Kingfisher Airlines Ltd, the Indian carrier owned by the nation’s largest brewer, may raise as much as $175 million selling shares and global depository receipts to repay debt.
The carrier may seek between $80 million and $100 million in a rights offer and a further $60 million to $75 million selling Global Depository Receipts (GDRs), Ravi Nedungadi, chief financial officer of the airline’s parent UB Group, told the UTV television channel. The money may be raised within six months, he said in an interview.

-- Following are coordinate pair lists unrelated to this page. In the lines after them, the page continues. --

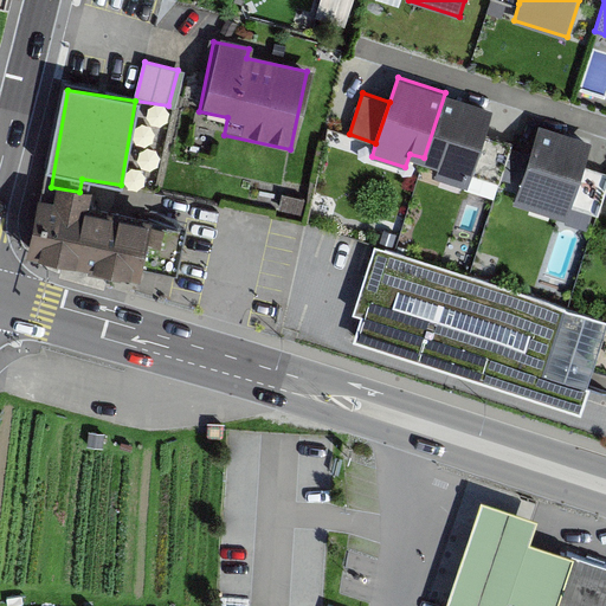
[(494,108),(445,92),(424,158),(440,163),(436,178),(468,187),(472,173),(485,133),(494,108)]
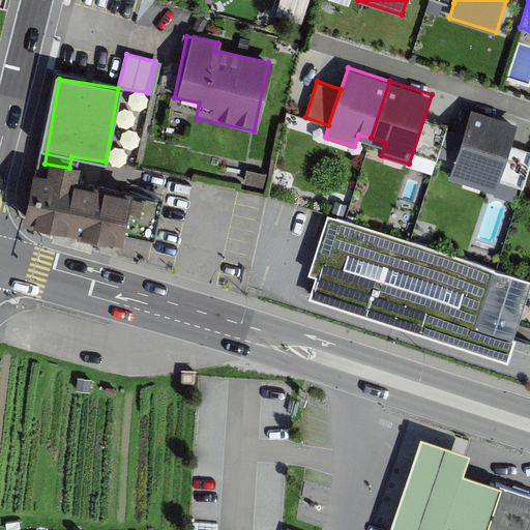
[(472,107),(449,177),(496,192),(500,179),(511,145),(519,122),(472,107)]
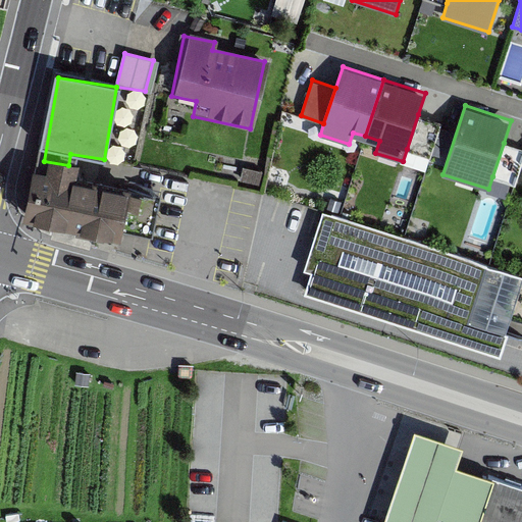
[(442,122),(418,114),(407,149),(431,156),(442,122)]
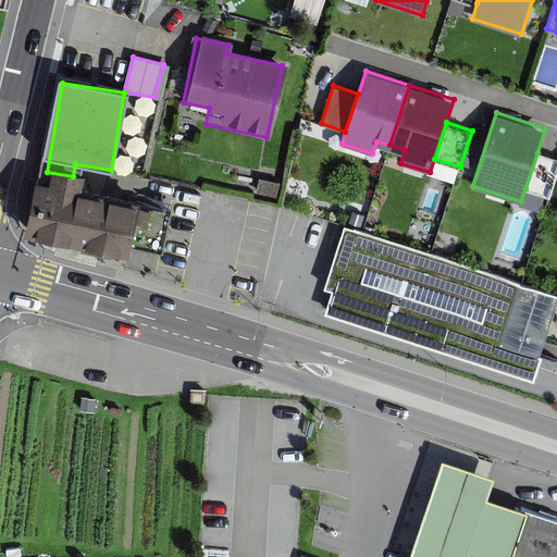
[(556,175),(556,158),(537,152),(525,188),(551,196),(556,175)]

Kingfisher Airlines has Rs 60,00 crore ($1.2 billion) of debt, almost a third of it coming from payments made to purchase new aircraft, Nedungadi said today. Unprofitable Kingfisher, Jet Airways (India) Ltd., the nation’s largest domestic carrier, and other airlines are all seeking to sell new shares to pare debt and interest payments amid losses from a slump in travel demand.
Kingfisher earlier this year delayed taking delivery of Airbus SAS A380 aircraft to 2014 from 2012 after scrapping three orders with the Toulouse, France-based planemaker last year. The airline’s passenger numbers fell for a third consecutive month in August, according to government data.
Kingfisher will bring in a strategic partner if government rules permit, Nedungadi said. The company hasn’t pursued expressions of interest made by foreign airlines as Indian government rules don’t permit overseas carriers from buying stakes in local airlines, Nedungadi said.
“We are waiting for a change in regulations,” he said. Kingfisher fell 0.3 per cent to Rs 52 as on 12:11 p.m. in Mumbai trading. The shares have gained 28 per cent this year.
Jet Airways said earlier this month it plans to sell shares to institutional investors as part of its $400 million fund-raising to cut debt and raise working capital.